Visa Sanctions against Countries Refusing Deportees

The Federal government has initiated steps against countries that have rejected citizens deported from the U.S. after they were convicted of crimes here. Four countries have borne the brunt of the U.S. action. As of now, the Trump administration has imposed visa sanctions against these countries.

U.S. diplomats asked to implement visa restrictions

According to the Department of Homeland Security, the four countries where visa sanctions will now be implemented are Eritrea, Cambodia, Sierra Leone, and Guinea. These countries have either refused to take back citizens who have committed crimes in the U.S or delayed beyond reason such acceptance.  In these countries, the U.S. diplomats have been given instructions to implement the visa restrictions. However, there is no clarity yet on the specific type of visas that will be subject to these restrictions. They are likely to remain in place until the countries' officials resolve the issue to the satisfaction of the U.S. authorities.

A long standing issue

Ever since the 2001 Supreme Court ruling that immigrants cannot be detained indefinitely if their country will not allow them in, the problem has been escalating. Sources within the Immigration and Customs Enforcement agency say that this has forced them to release criminals into the U.S. to become part of the community for lack of any other option. Often, the country that the convict belongs to tries to delay the process by failing to give travel documents in time. The government has faced criticism before, during President Obama's time, about the failure to bring in a foolproof mechanism to get convicted criminals out of the country.

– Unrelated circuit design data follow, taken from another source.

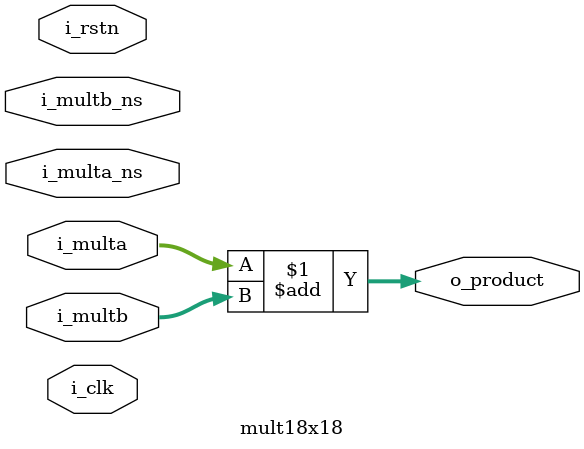
<source format=v>
`timescale 1ns/1ps

module mult18x18 (
    input              i_clk     ,
	input              i_rstn    ,
	input  wire        i_multa_ns,     // 0-multa is usigned, 1-multa is signed
	input  wire        i_multb_ns,     // 0-multb is usigned, 1-multb is signed
    input  wire [35:0] i_multa   ,     // Multiplicand 
    input  wire [35:0] i_multb   ,     // Multiplier
	output wire [35:0] o_product
);

assign o_product = i_multa+i_multb;

endmodule

</source>
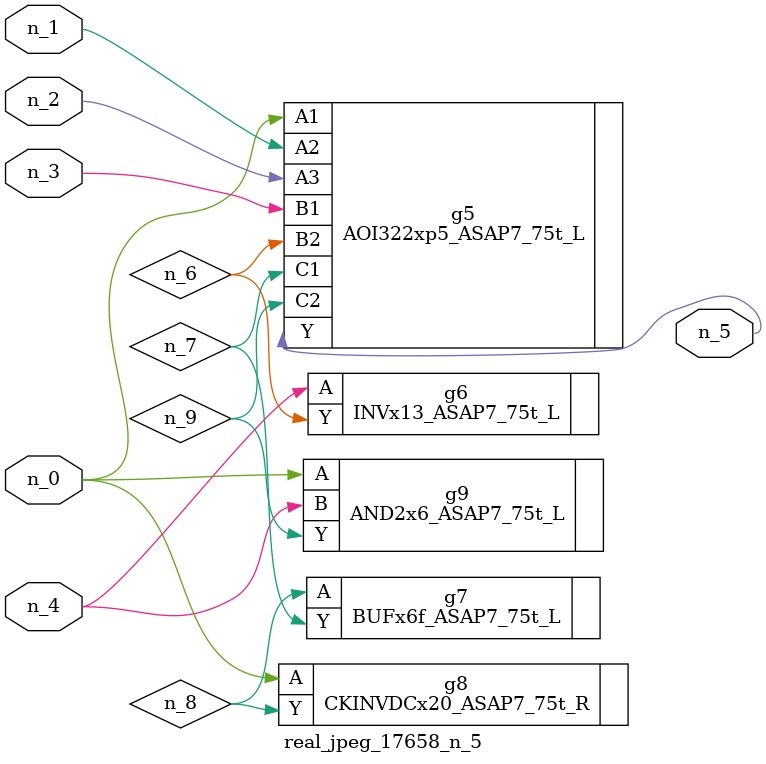
<source format=v>
module real_jpeg_17658_n_5 (n_4, n_0, n_1, n_2, n_3, n_5);

input n_4;
input n_0;
input n_1;
input n_2;
input n_3;

output n_5;

wire n_8;
wire n_6;
wire n_7;
wire n_9;

AOI322xp5_ASAP7_75t_L g5 ( 
.A1(n_0),
.A2(n_1),
.A3(n_2),
.B1(n_3),
.B2(n_6),
.C1(n_7),
.C2(n_9),
.Y(n_5)
);

CKINVDCx20_ASAP7_75t_R g8 ( 
.A(n_0),
.Y(n_8)
);

AND2x6_ASAP7_75t_L g9 ( 
.A(n_0),
.B(n_4),
.Y(n_9)
);

INVx13_ASAP7_75t_L g6 ( 
.A(n_4),
.Y(n_6)
);

BUFx6f_ASAP7_75t_L g7 ( 
.A(n_8),
.Y(n_7)
);


endmodule
</source>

Trump's move to suspend visas

Trump's campaign call of making America safe for Americans again was widely approved because of this growing issue. One of his campaign promises was to get rid of illegal immigration, although no clear progress has been made in this area so far. The President had signed an executive order at the beginning of the year asking the Homeland security officials to suspend visas of people from those countries that created problems in taking back criminals. The focus should be on making sure that no more such criminals can come into the country even as the machinery to remove those in the U.S. takes shape, say ICE officials. According to them, the visa sanctions will emphasize the message that the U.S. is taking a serious view of the issue.